Je guérissais enfin.

Trois mois après que Nash et moi ayons officialisé notre relation, on a frappé à la porte un matin de bonne heure.

J’ai ouvert, encore en pyjama, mon café à la main.

Géraldine et Winston se tenaient sur le seuil. Ils paraissaient plus petits que dans mon souvenir, les yeux rougis et le maquillage estompé.

« Il faut qu’on parle », dit Geraldine d’une voix tremblante.

Malgré mon envie de claquer la porte, je les ai laissés entrer.

Ils se sont assis, raides, sur mon canapé.

« On a eu tort », commença Winston, les mots sonnant faux. « Terriblement, impardonnablement tort. »

Les yeux de Geraldine se sont embués. « Vaughn est malheureux. Londyn l’a quitté. Il s’est mis à manger… plus de 30 kilos en quelques mois. »
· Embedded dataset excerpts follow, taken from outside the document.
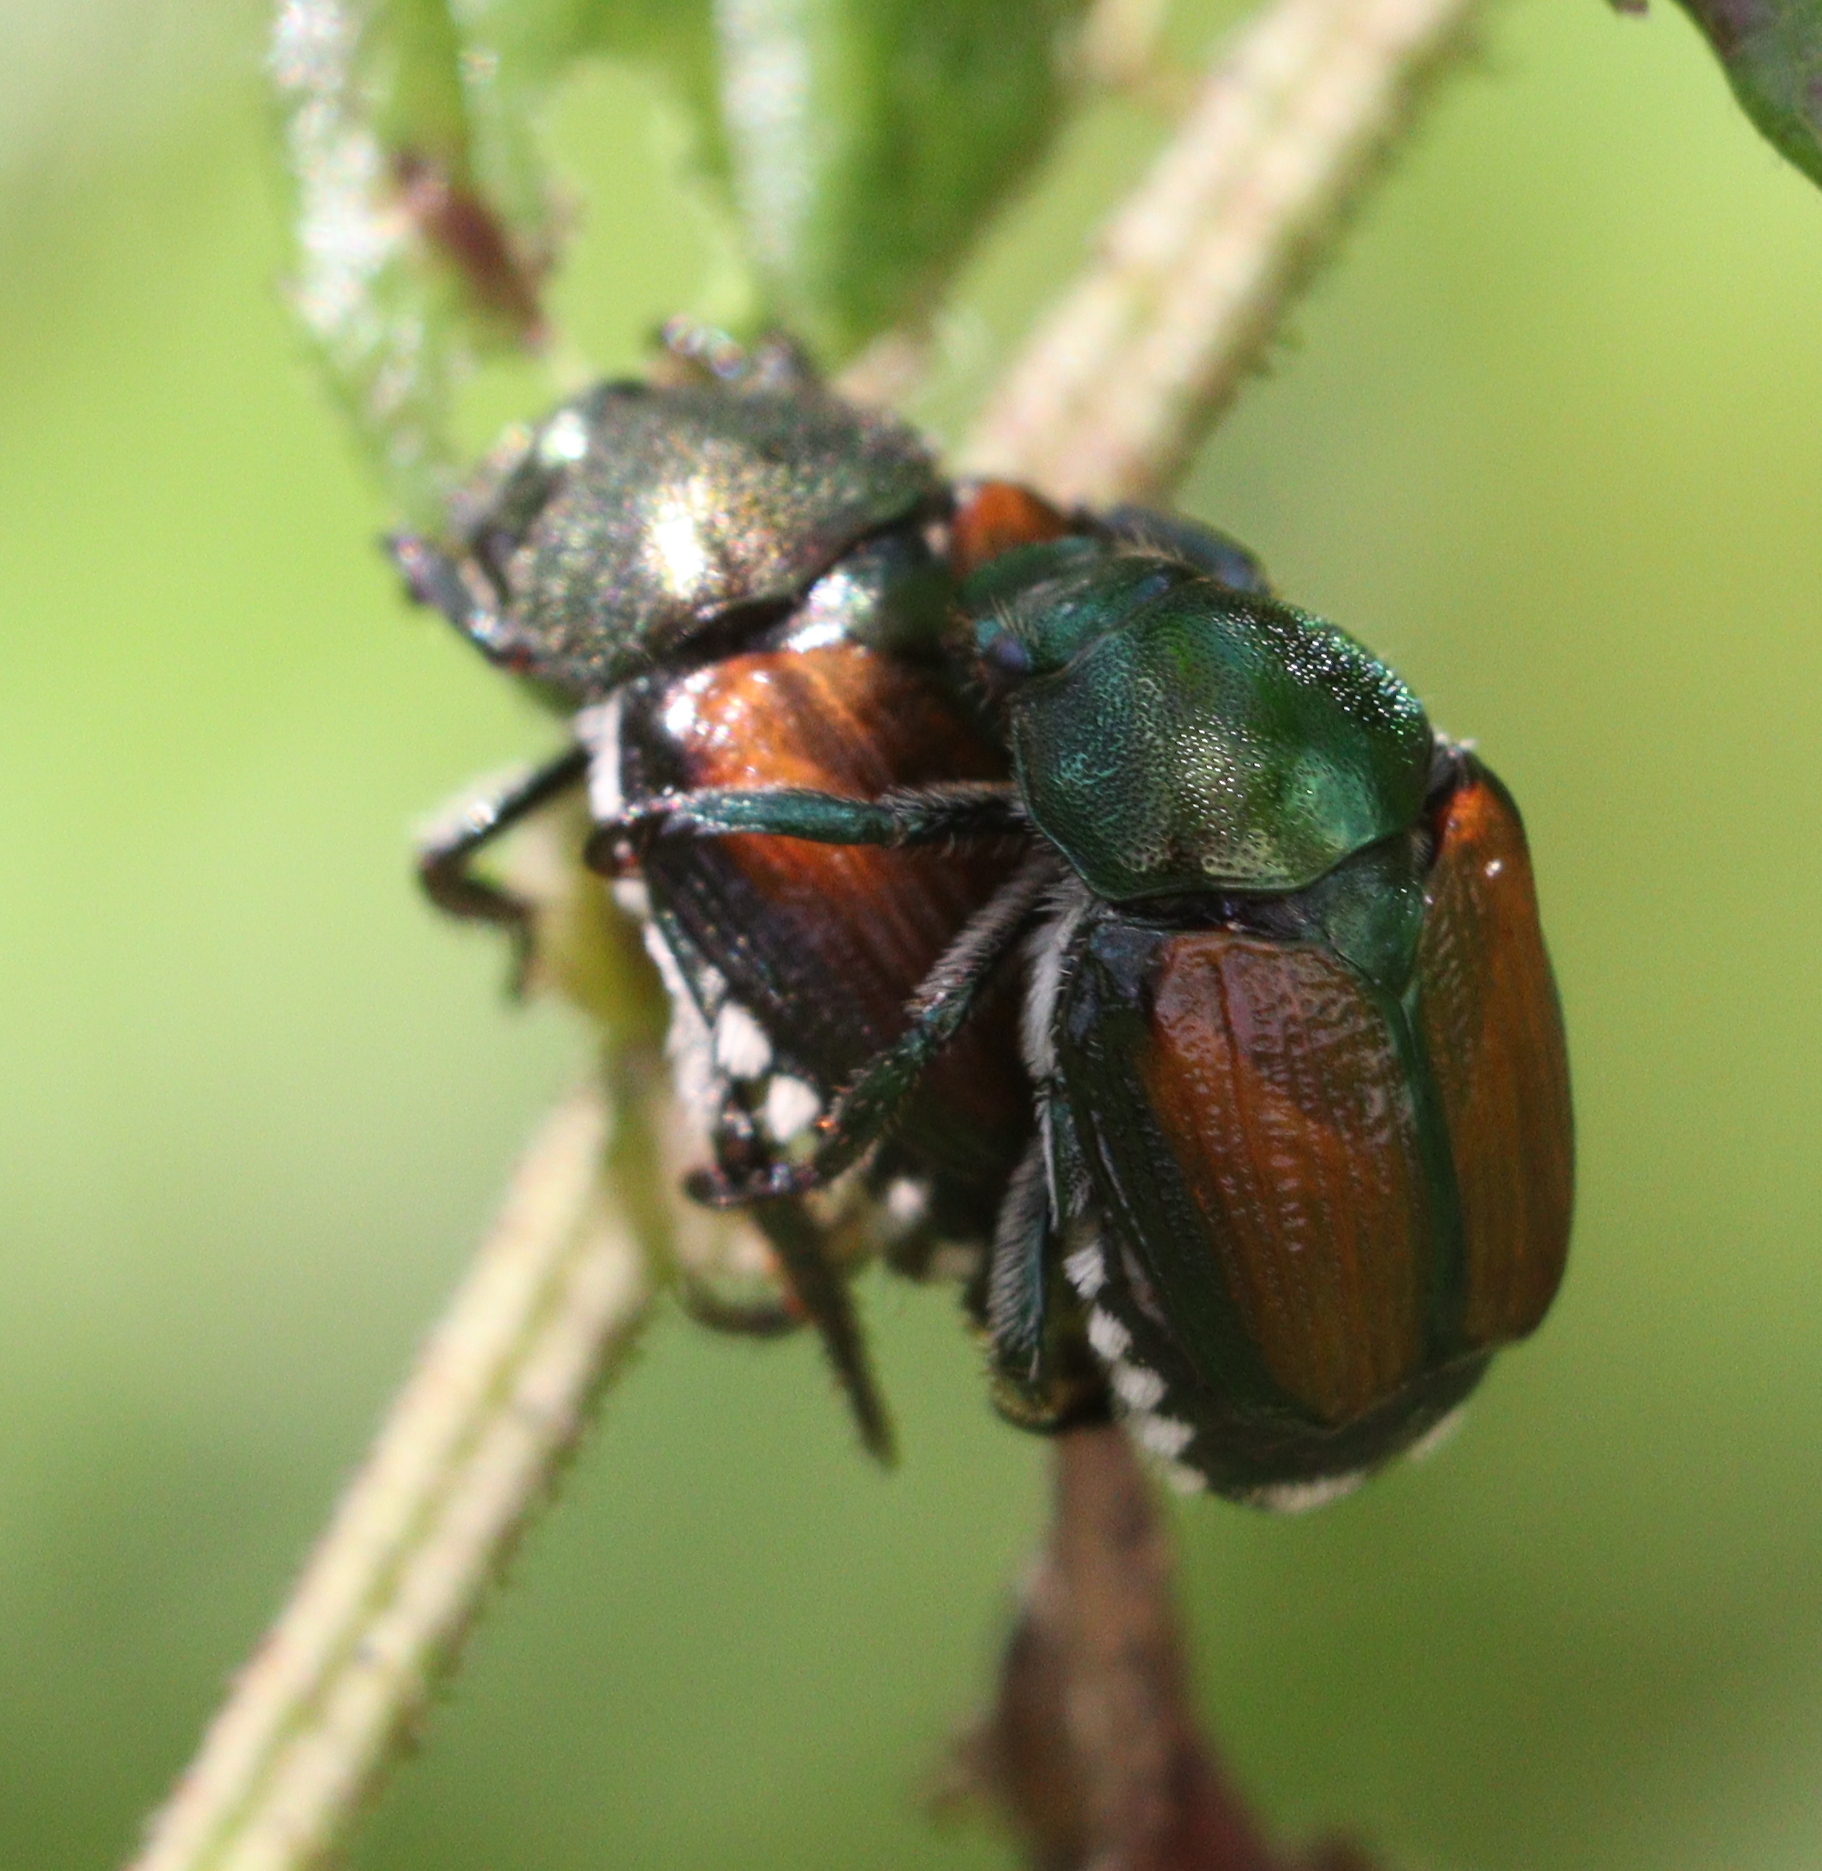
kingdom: Animalia
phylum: Arthropoda
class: Insecta
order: Coleoptera
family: Scarabaeidae
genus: Popillia
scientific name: Popillia japonica
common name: Japanese beetle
Elle a dégluti difficilement. « Les gens le traitent différemment maintenant. Ses collègues se moquent de lui. Les inconnus le dévisagent. Londyn a dit des choses cruelles avant de partir. »

Geraldine me regarda, les larmes aux yeux. « On n’a jamais compris ce qu’on t’a fait jusqu’à ce qu’on voie notre propre fils le vivre. Jusqu’à ce qu’on le voie pleurer parce qu’on l’avait traité de gros au supermarché. »

Elle prit une inspiration tremblante. « On t’en supplie, Blake. S’il te plaît, donne une autre chance à Vaughn. Épouse-le. On vous soutiendra tous les deux. Sans conditions. On te le jure. »

Le silence s’étira, lourd et suffocant.

Avant que je puisse parler, des pas résonnèrent derrière moi.

Nash apparut dans le couloir, les cheveux en bataille, vêtu du sweat-shirt qu’il avait laissé là la veille.

« Tout va bien, chérie ? » demanda-t-il, puis il se figea en voyant qui était assis dans notre salon.

Geraldine et Winston pâlirent.

Je pris la main de Nash et me tournai vers eux.

« Voici Nash. Ça fait trois mois qu’on est ensemble. Il m’aime comme je suis. Sa famille aussi. »

Ma voix est restée calme, posée, forte.

« Tu n’as pas le droit de décider que je suis digne seulement après que ton fils ait enfin subi la cruauté que tu m’as infligée. »

Géraldine ouvrit la bouche, mais aucun mot ne sortit.

« Vaughn a fait son choix en choisissant l’argent plutôt que l’amour. J’ai fait le mien en choisissant le bonheur. »

Je me suis dirigée vers la porte et l’ai ouverte en grand.

« Je suis désolée qu’il souffre. Vraiment. Mais cette douleur ne m’oblige pas à la guérir, et elle ne m’oblige certainement pas envers toi. »

Ils sont partis sans un mot de plus, paraissant plus petits qu’à leur arrivée.

La porte se referma. Nash me prit dans ses bras.

Pour la première fois depuis des mois, je ne tremblais ni de colère ni de chagrin.

Je tremblais de la force tranquille et puissante d’avoir enfin pu dire non, et de le penser sincèrement, du plus profond de mon cœur guéri et heureux.